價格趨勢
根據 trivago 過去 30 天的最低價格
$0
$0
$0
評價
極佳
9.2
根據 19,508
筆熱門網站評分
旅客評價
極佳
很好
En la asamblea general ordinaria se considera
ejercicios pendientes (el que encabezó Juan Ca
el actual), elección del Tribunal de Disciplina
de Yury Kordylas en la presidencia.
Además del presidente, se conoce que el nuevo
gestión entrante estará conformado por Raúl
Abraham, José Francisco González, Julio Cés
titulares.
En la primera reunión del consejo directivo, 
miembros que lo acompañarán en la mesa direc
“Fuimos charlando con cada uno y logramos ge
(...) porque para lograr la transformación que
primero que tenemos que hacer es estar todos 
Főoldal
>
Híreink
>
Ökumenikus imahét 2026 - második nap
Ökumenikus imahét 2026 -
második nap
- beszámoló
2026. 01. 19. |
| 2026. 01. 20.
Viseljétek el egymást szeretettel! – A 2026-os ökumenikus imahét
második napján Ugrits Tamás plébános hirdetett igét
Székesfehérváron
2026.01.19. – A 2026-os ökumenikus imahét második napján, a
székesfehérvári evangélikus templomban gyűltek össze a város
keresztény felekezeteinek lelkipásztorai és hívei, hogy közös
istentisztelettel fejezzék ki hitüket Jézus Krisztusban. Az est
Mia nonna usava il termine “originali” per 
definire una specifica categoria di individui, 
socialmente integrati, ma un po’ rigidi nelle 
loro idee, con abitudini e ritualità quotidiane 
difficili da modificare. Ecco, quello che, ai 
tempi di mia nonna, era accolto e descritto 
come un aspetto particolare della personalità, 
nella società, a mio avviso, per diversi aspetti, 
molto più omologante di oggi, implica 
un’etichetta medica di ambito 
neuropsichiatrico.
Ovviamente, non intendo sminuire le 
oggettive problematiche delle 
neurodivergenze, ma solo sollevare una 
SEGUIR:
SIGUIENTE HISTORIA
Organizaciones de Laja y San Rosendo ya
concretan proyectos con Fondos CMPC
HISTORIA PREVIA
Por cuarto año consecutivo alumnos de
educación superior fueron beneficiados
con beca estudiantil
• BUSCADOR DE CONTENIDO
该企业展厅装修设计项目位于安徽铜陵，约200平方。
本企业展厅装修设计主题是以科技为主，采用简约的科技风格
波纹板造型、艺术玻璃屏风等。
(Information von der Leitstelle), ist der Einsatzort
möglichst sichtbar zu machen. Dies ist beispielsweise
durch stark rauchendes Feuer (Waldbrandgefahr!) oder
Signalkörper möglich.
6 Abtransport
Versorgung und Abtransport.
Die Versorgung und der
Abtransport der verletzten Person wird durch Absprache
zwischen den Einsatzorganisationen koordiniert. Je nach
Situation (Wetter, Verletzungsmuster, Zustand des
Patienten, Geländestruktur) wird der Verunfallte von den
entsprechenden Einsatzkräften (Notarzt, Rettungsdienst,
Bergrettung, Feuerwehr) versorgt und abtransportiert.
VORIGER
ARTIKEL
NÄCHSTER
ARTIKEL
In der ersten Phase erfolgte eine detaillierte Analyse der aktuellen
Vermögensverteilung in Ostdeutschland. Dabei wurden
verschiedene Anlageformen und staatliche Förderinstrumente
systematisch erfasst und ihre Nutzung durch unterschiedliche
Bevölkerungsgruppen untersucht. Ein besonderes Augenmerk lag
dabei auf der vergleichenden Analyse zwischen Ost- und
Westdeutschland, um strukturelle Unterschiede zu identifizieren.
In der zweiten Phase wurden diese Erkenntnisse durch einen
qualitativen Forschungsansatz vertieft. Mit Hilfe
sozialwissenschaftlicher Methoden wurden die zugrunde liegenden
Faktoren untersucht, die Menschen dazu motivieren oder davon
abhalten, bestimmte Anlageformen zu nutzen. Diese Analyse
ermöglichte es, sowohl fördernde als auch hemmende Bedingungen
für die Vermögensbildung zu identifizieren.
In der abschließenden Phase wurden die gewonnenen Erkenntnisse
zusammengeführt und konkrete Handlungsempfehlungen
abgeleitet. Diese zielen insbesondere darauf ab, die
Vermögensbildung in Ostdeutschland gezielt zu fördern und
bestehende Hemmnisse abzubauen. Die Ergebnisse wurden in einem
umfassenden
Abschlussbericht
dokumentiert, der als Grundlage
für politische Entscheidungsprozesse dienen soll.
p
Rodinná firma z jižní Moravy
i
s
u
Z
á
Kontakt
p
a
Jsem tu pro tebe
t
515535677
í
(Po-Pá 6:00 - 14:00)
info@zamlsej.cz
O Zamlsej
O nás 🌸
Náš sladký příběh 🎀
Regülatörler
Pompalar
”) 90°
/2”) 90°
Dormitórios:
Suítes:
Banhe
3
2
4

◇ ◇ ◇

◆ **What is being asked**:
Retype only this portion of the data above: the line containing "primero que tenemos que hacer es estar todos", the line containing "keresztény felekezeteinek lelkipásztorai", and all lines between them, exactly.

◆ **Answer space**:
primero que tenemos que hacer es estar todos 
Főoldal
>
Híreink
>
Ökumenikus imahét 2026 - második nap
Ökumenikus imahét 2026 -
második nap
- beszámoló
2026. 01. 19. |
| 2026. 01. 20.
Viseljétek el egymást szeretettel! – A 2026-os ökumenikus imahét
második napján Ugrits Tamás plébános hirdetett igét
Székesfehérváron
2026.01.19. – A 2026-os ökumenikus imahét második napján, a
székesfehérvári evangélikus templomban gyűltek össze a város
keresztény felekezeteinek lelkipásztorai és hívei, hogy közös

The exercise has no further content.